Two years ago when a hungry stray cat came to her doorstep, animal lover Judy Wahl started feeding it outside.
Now she's got a problem because she's moving to an apartment and doesn't know how the 11 outside cats she now feeds will survive.
Wahl said she adopted a cat on her doorstep three years ago and has another inside cat as well. She just fed the male cat that showed up two years ago outside because she didn't think a third cat would fit into her household.
But she said the cat was so sweet she didn't mind opening her garage and setting out food when the male showed up with a female. Then came the kittens a litter of four in March and another litter about six weeks ago.
"I just want to find homes for them," she said. "These cats are beautiful and they are all tame." She said the animals have never behaved like the feral cats that have plagued some homes in the city.
She said the cats stay on her property so they have not been a problem in the neighborhood. "I'm called the cat lady," Wahl said. "Nobody minds them because they don't bother anyone. This is their home. They stay here."
Wahl said she leaves her garage door open so they can get out of the weather. The cats also enjoy a heated water bowl and a heating pad in the garage.
Now she is worried because her ex-husband will be moving into the home at 13 Westwind Drive at the end of the year and he told her he wouldn't continue to feed the cats. She can only move her two inside cats, Maggie and Molly, to her apartment.
Wahl has named most of the cats Mama and Papa are the male and female that showed up first. The four males born in March are Shadow, Rascal, Brownie and Pixie. How about the five younger kittens? "I haven't named them yet, they're still timid," she said.
The Humane Society will not accept the cats because they are considered strays as long as they are outside cats, Wahl said. The cost to spay and neuter the animals at a veterinarian's office would be high $134 for each female and $96 for each male.
Stray cats have been a problem in the city for years.

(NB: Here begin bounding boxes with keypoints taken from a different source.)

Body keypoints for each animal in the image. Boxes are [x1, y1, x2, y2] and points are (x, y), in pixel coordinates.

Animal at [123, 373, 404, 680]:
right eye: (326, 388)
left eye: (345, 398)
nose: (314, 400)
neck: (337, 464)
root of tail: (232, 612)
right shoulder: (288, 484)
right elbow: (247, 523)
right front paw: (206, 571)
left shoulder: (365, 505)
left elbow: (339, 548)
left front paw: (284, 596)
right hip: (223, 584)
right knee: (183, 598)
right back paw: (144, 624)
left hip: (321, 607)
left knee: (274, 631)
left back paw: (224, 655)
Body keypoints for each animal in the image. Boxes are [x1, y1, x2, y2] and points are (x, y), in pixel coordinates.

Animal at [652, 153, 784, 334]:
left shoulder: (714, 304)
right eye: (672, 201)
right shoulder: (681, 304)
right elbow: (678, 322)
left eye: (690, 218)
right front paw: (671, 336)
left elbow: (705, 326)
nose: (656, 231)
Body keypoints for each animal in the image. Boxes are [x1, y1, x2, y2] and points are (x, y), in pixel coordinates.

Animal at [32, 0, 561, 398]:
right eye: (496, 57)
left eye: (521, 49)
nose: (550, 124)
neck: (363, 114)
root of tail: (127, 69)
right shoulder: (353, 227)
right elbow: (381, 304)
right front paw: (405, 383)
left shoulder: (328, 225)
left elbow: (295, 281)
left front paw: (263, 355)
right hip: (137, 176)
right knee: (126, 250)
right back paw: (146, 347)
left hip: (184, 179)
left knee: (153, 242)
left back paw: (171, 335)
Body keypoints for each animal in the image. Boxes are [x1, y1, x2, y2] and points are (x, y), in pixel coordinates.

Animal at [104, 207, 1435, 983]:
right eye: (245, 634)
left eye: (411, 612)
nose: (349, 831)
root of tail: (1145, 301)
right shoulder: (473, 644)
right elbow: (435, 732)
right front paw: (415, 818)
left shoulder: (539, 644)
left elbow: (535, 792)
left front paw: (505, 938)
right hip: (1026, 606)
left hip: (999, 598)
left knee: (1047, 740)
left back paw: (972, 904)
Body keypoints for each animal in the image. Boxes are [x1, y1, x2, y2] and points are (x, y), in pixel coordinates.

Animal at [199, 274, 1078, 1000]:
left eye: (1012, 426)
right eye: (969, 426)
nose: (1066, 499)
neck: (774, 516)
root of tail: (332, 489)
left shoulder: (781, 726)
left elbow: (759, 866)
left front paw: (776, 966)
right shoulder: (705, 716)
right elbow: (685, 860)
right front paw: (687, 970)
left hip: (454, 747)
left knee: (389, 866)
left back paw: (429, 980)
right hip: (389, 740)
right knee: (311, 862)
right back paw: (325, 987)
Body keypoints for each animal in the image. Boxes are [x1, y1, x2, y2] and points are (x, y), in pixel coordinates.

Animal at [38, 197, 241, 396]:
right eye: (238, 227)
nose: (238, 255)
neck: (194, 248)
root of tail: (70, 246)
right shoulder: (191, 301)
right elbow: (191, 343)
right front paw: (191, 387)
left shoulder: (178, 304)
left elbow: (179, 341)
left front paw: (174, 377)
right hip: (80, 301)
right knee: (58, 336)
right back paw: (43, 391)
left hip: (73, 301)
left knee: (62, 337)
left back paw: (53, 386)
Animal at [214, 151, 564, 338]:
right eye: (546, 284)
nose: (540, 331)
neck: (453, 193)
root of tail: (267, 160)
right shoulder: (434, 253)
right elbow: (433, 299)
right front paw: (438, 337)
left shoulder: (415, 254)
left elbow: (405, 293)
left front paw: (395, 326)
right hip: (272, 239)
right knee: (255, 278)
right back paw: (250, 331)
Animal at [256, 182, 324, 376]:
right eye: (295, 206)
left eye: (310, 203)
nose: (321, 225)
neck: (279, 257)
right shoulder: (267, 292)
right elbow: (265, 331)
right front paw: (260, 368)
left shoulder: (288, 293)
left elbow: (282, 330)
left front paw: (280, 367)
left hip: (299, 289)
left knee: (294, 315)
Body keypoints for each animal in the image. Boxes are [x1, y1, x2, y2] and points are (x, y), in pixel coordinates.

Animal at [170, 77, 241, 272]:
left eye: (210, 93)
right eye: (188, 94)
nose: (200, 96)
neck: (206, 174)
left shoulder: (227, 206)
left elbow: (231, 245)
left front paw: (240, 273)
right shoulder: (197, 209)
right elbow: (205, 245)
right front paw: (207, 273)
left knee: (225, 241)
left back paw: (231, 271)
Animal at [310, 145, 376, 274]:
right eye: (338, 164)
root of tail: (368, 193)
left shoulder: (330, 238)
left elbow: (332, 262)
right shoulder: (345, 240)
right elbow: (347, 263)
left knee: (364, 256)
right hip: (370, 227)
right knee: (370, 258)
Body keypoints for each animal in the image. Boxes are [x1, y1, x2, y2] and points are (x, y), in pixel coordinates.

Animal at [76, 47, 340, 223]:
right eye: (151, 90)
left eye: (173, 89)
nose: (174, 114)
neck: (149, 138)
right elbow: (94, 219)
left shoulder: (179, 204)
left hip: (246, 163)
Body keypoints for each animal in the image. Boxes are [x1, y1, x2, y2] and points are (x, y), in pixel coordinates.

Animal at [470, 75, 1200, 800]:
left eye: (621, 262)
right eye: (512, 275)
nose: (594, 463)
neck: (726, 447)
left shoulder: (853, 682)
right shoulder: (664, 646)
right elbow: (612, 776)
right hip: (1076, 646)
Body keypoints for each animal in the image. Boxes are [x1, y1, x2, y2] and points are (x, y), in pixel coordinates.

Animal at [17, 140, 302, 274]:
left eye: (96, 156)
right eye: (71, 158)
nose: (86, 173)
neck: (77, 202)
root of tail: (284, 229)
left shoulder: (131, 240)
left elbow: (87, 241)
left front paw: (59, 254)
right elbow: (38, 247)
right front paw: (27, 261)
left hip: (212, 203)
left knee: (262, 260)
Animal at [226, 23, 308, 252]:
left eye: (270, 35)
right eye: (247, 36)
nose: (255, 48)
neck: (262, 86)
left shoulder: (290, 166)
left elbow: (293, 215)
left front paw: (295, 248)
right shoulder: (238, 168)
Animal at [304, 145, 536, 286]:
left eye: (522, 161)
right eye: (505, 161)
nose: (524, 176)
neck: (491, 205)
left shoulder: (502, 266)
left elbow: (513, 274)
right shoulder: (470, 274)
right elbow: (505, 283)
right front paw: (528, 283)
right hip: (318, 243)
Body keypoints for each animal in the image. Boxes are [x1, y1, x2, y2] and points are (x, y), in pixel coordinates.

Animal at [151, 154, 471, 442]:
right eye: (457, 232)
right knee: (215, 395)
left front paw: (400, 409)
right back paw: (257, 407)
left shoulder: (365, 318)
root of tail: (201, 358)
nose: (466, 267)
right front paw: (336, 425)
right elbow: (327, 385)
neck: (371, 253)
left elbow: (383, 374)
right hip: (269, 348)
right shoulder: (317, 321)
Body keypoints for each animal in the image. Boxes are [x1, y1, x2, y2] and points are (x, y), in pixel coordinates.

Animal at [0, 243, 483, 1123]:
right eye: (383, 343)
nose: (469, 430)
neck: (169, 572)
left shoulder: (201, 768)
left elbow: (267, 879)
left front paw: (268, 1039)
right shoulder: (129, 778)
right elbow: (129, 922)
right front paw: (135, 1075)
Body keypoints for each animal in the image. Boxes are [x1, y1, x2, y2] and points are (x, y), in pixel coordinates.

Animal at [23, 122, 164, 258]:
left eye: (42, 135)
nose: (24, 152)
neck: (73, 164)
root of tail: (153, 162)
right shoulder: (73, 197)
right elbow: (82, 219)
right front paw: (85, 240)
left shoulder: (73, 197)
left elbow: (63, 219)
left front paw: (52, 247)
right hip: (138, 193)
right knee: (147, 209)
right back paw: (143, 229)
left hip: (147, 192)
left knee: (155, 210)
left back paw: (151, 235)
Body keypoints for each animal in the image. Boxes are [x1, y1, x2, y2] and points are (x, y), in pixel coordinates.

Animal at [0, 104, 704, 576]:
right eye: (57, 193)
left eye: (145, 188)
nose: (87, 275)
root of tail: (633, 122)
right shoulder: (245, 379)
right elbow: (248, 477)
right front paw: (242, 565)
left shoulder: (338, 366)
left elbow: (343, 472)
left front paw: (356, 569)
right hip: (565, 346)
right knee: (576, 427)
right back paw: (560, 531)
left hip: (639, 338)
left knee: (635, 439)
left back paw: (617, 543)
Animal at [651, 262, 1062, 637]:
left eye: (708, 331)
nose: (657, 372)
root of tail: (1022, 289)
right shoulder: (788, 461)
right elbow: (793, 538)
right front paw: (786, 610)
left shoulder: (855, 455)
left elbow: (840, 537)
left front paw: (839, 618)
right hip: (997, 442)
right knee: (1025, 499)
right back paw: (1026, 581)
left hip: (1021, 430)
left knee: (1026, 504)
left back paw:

City council discussed the problem in September when resident Don Ratliff, of 34 Jefferson St., told council that feral cats had invaded his property.
Councilman Robert Carleton, who had researched the issue, said at that meeting the best solution for stray cats is a trap, neuter and release (TNR) program. He said it takes from three to five years for a comprehensive program to handle the problem.
Mayor Sue Lesch said the city has researched the problem, but a solution could cost up to "six-digit figures."
"We just don't have the funds to do it," she said. " Everything we've looked at is so cost prohibitive."
Lesch said the city is trying to work with the Humane Society to find solutions for residents plagued by stray cats. "We hope to sit down sometime next year and see what options there are for people," she said.
After the September meeting, Lesch did mention a program called Neuter Scooter.
Neuter Scooter is a traveling program that brings veterinarians and supplies to communities and spays or neuters cats for $40 if paid in advance. The service charges $50 for walk-in clients. Cats should be at least four months old to be spayed or neutered.